Like many of Moscow's cobblers, Bavidov is an Assyrian Christian, descendents of the ancient kingdom of Assyria through which the Euphrates and Tigris rivers flowed. Bavidov's parents lived in Ottoman Turkey until the empire targeted the Assyrian diaspora in 1914, reportedly massacring hundreds of thousands.
Like thousands of others, Bavidov's parents fled to Russia and the South Caucasus, where they were granted asylum by the tsar.

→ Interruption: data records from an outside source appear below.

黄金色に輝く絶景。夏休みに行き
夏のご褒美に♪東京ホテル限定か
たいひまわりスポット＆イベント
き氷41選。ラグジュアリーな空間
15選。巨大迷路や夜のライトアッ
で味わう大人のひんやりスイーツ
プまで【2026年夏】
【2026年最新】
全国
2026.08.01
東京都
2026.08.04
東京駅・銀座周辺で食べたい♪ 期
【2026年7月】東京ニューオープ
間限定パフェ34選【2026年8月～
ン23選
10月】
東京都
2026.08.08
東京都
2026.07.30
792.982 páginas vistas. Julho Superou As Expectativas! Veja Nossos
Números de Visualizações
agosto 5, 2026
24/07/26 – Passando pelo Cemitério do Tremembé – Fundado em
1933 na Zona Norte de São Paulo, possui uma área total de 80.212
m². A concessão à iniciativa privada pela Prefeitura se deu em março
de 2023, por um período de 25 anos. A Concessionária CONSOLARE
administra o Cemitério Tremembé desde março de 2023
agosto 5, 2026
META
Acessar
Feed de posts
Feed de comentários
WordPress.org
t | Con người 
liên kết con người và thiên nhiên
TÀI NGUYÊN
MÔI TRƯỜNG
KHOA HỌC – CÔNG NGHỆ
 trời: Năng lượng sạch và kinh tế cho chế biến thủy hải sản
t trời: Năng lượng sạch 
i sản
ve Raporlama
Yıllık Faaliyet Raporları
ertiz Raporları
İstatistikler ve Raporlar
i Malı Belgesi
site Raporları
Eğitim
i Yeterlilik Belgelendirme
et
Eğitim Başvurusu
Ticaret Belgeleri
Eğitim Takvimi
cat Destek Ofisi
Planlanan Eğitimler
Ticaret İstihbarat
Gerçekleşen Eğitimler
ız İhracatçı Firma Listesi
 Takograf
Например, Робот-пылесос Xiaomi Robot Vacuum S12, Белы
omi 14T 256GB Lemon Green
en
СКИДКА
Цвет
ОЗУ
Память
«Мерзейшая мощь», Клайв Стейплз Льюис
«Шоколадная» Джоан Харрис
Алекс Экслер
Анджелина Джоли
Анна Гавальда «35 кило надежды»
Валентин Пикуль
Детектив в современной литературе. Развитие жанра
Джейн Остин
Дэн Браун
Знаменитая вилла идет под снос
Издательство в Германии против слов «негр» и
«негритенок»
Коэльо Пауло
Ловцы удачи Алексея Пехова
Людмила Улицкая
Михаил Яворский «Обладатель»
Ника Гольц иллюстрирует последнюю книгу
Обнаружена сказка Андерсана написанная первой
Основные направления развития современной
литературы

"From the time of World War I we started to work, to labor, so the sweat stood on our brows, he said. "And then, in 1949, 90 percent of the Assyrian population was banished to Tomsk in Siberia. Most came from Azerbaijan and Georgia. When they arrested us, they forced us to say that we were Kurds, not Assyrians. But we kicked up a great fuss. We wouldn't say we were Kurds. We are Assyrians, and we will always be Assyrians."
Not Following In Dad's Footsteps
Bavidov's family was rehabilitated in 1955 and he moved to Moscow, where he was apprenticed to an Armenian shoemaker. Bavidov says that in those days, 90 percent of Moscow's Assyrian community worked as cobblers and shoe-shiners. The more experienced ones had their own stalls, the younger ones simply set up shop on the pavement.
But today, he says sadly, their children don't want to follow in their fathers' footsteps.
"The old ones have gone, the young ones don't want to be cobblers," he added. "They've become too bright. They have different qualifications. Look here, I have four children. The first went to university. The second went to university. The third went to a vocational college. Do you really think they'd want to become cobblers now?"
Bavidov sets to work hammering a steel cap onto the heel of a man's leather shoe. But this is a sound fast disappearing from the streets of Moscow. It isn't just that Russia's Assyrian community is moving away from the cobbler's trade.
Beware Of Luzhkov
Yury Luzhkov, the powerful mayor of Moscow, has declared war on the thousands of stalls and kiosks that clutter the capital's streets.
This week, he told television viewers that street stalls were unsanitary and provided poor service -- and vowed to get rid of them all.
But Bavidov, who has lived through exile to Siberia, World War II and the births of four children, seven grandchildren, and one great grandchild, is not worried.
"Oh yes, I read an article about this! But how is he going to do it? OK, so he clears them all away. Fine. But what is he going to do with the people who work in them? Are they just supposed to lie down and die? You have to provide for people. But what do I have to be afraid of now? What do I have to fear? Let's just wait and see what happens."